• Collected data
= = =
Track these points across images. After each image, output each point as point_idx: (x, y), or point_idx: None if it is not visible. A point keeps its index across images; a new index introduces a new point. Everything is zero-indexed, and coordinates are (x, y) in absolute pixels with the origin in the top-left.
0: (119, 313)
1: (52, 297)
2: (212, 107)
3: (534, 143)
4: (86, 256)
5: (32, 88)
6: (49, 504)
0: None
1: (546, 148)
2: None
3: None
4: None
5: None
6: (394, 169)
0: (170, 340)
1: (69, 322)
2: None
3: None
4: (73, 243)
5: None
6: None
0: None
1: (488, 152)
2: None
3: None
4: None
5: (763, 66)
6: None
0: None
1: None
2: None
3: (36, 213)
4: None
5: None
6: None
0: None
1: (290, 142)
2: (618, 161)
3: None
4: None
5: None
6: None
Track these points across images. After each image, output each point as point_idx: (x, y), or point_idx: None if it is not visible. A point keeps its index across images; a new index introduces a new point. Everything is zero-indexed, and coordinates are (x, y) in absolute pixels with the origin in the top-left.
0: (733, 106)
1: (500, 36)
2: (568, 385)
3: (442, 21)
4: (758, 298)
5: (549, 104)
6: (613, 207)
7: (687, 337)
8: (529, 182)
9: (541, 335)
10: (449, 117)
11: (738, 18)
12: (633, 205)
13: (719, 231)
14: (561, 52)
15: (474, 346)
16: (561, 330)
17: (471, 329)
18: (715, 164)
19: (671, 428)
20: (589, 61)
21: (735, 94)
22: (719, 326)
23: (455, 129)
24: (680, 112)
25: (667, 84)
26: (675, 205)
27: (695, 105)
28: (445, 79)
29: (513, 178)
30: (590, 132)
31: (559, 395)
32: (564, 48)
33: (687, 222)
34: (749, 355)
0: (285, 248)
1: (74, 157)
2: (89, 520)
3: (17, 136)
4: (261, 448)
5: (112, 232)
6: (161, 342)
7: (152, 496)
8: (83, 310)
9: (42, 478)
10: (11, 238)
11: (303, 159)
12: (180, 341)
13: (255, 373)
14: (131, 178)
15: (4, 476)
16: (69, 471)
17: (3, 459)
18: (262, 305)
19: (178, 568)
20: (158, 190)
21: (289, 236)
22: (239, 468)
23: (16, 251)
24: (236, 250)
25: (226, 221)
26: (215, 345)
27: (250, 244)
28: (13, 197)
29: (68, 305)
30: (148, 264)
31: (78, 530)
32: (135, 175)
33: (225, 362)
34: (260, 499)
= = =
• EXERCISE PROMPT
Reproduce all of the material above line for line, without changing a character.

• SOLUTION FOR THIS EXERCISE
Track these points across images. After each image, output each point as point_idx: (x, y), or point_idx: None if it is not visible. A point keeps its index across images; a new index introduces a new point. Everything is zero-indexed, and coordinates are (x, y) in absolute pixels with the origin in the top-left.
0: (119, 313)
1: (52, 297)
2: (212, 107)
3: (534, 143)
4: (86, 256)
5: (32, 88)
6: (49, 504)
0: None
1: (546, 148)
2: None
3: None
4: None
5: None
6: (394, 169)
0: (170, 340)
1: (69, 322)
2: None
3: None
4: (73, 243)
5: None
6: None
0: None
1: (488, 152)
2: None
3: None
4: None
5: (763, 66)
6: None
0: None
1: None
2: None
3: (36, 213)
4: None
5: None
6: None
0: None
1: (290, 142)
2: (618, 161)
3: None
4: None
5: None
6: None
Track these points across images. After each image, output each point as point_idx: (x, y), or point_idx: None if it is not visible. A point keeps its index across images; a new index introduces a new point. Everything is zero-indexed, and coordinates are (x, y) in absolute pixels with the origin in the top-left.
0: (733, 106)
1: (500, 36)
2: (568, 385)
3: (442, 21)
4: (758, 298)
5: (549, 104)
6: (613, 207)
7: (687, 337)
8: (529, 182)
9: (541, 335)
10: (449, 117)
11: (738, 18)
12: (633, 205)
13: (719, 231)
14: (561, 52)
15: (474, 346)
16: (561, 330)
17: (471, 329)
18: (715, 164)
19: (671, 428)
20: (589, 61)
21: (735, 94)
22: (719, 326)
23: (455, 129)
24: (680, 112)
25: (667, 84)
26: (675, 205)
27: (695, 105)
28: (445, 79)
29: (513, 178)
30: (590, 132)
31: (559, 395)
32: (564, 48)
33: (687, 222)
34: (749, 355)
0: (285, 248)
1: (74, 157)
2: (89, 520)
3: (17, 136)
4: (261, 448)
5: (112, 232)
6: (161, 342)
7: (152, 496)
8: (83, 310)
9: (42, 478)
10: (11, 238)
11: (303, 159)
12: (180, 341)
13: (255, 373)
14: (131, 178)
15: (4, 476)
16: (69, 471)
17: (3, 459)
18: (262, 305)
19: (178, 568)
20: (158, 190)
21: (289, 236)
22: (239, 468)
23: (16, 251)
24: (236, 250)
25: (226, 221)
26: (215, 345)
27: (250, 244)
28: (13, 197)
29: (68, 305)
30: (148, 264)
31: (78, 530)
32: (135, 175)
33: (225, 362)
34: (260, 499)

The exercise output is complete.